Revesz on Rehabilitating Cost-Benefit Analysis:

NYU Law Dean Richard Revesz has written an interesting essay for Grist arguing that environmentalists should reconsider their opposition to cost-benefit analysis of regulations. It is based upon his new book, Retaking Rationality: How Cost Benefit Analysis Can Better Protect the Environment and Our Health, co-authored with Michael Livermore. While CBA is largely viewed as an "anti-regulatory" tool, Revesz argues cost-benefit analysis, if conducted properly, can support a pro-regulatory environmental agenda. In his view, environmentalists have been wrong to oppose the use of CBA in regulatory review, and should now seek to mend, not end, its use in regulatory policy.

Since Ronald Reagan placed cost-benefit analysis at the center of his deregulatory agenda in 1981, environmentalists have developed a strong allergy to economic analysis. They rarely participate in the debates over how cost-benefit is conducted, and do not place economic analysis at the center of their arguments for new and stronger regulation. On the other hand, antiregulatory groups like trade associations representing industrial polluters and conservative think tanks have embraced cost-benefit analysis. They argue that economic analysis shows deregulation is a good thing.

The asymmetry of participation has had several negative consequences. First, proregulatory interests consistently lose ground before the courts and OBM, which for nearly three decades has reviewed all "significant" regulations. Because OMB and the courts look to cost-benefit analysis, groups that cannot frame their arguments in economic terms are bound to lose.

Second, cost-benefit itself has become biased against regulation. It has been shaped by antiregulatory interests with little input from proregulatory interests, resulting in the adoption of several flawed techniques that tend to underestimate regulatory benefits and overestimate regulatory costs.

Finally, proregulatory interests have lost public approval as they have allowed themselves to be portrayed as extremists in pursuit of "big government." This loss of public support saps political will for new and updated regulatory programs.

Environmentalists made a particularly grave error by failing to advocate for more neutral cost-benefit analysis during the Clinton administration. When Bill Clinton took office, many expected him to drop cost-benefit analysis from the process of regulatory review. Instead, he embraced it, and took some steps to make it more transparent and fair. Environmentalists had eight years to try and remove the antiregulatory biases from cost-benefit analysis, but they let the opportunity pass. I served on an EPA committee charged with making recommendations about cost-benefit analysis to the agency, and during all of our meetings -- which were always well attended by industry groups pushing an antiregulatory agenda -- environmentalist never came. When negotiations are conducted with an empty chair in the room, it is hardly surprising when the results come out skewed.

The environmentalist antipathy to cost-benefit analysis is somewhat ironic because environmentalists once championed the use of CBA for public works projects. Applying cost-benefit principles to dams, reclamation projects, and the like, they argued, would reveal these projects to be as economically wasteful as they were environmentally harmful. This idea worked for a time, until the Bureau of Reclamation, Corps of Engineers, and other agencies hired their own economists and learned to use the process to their advantage.

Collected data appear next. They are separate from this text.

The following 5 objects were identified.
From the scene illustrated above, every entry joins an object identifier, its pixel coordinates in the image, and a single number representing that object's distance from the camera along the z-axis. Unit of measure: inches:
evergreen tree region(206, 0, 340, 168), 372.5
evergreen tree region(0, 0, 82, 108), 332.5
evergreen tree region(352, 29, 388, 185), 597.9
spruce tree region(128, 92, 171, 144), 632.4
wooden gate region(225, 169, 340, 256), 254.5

Revesz is certainly correct that CBA, neutrally applied, is not inherently "anti-regulation." During the Bush Administration, the reliance upon CBA led OMB to issue several "prompt letters" urging agencies to adopt additional regulatory measures that appeared to be cost-justified. True CBA devotees follow the numbers, not their own preference for or against regulatory interventions. While CBA is often used to criticize regulations, in some instances CBA methodology has an inherently pro-interventionist bias, insofar as it elevates collective net welfare maximization over consideration of individuals' subjective value preferences. Just because a given project or regulation is "net-beneficial" does not mean it makes for good policy. We also must be wary of overly precise cost-benefit calculations that understate uncertainties or gloss over the difficulties of quantifying important variables.

There is little doubt that more complete information about the likely consequences of government action should improve government decision-making. Just as the National Environmental Policy Act (NEPA) can foster improved public decision-making by forcing government agencies to consider the environmental consequences of their actions, CBA requirements can foster a more complete consideration, and public accounting, about the pros and cons of regulation. CBA can inform public debate, but it cannot resolve all regulatory policy disputes. Even the best CBA is no substitute for discussion and debate over competing policy agendas and the normative preferences upon which they rest.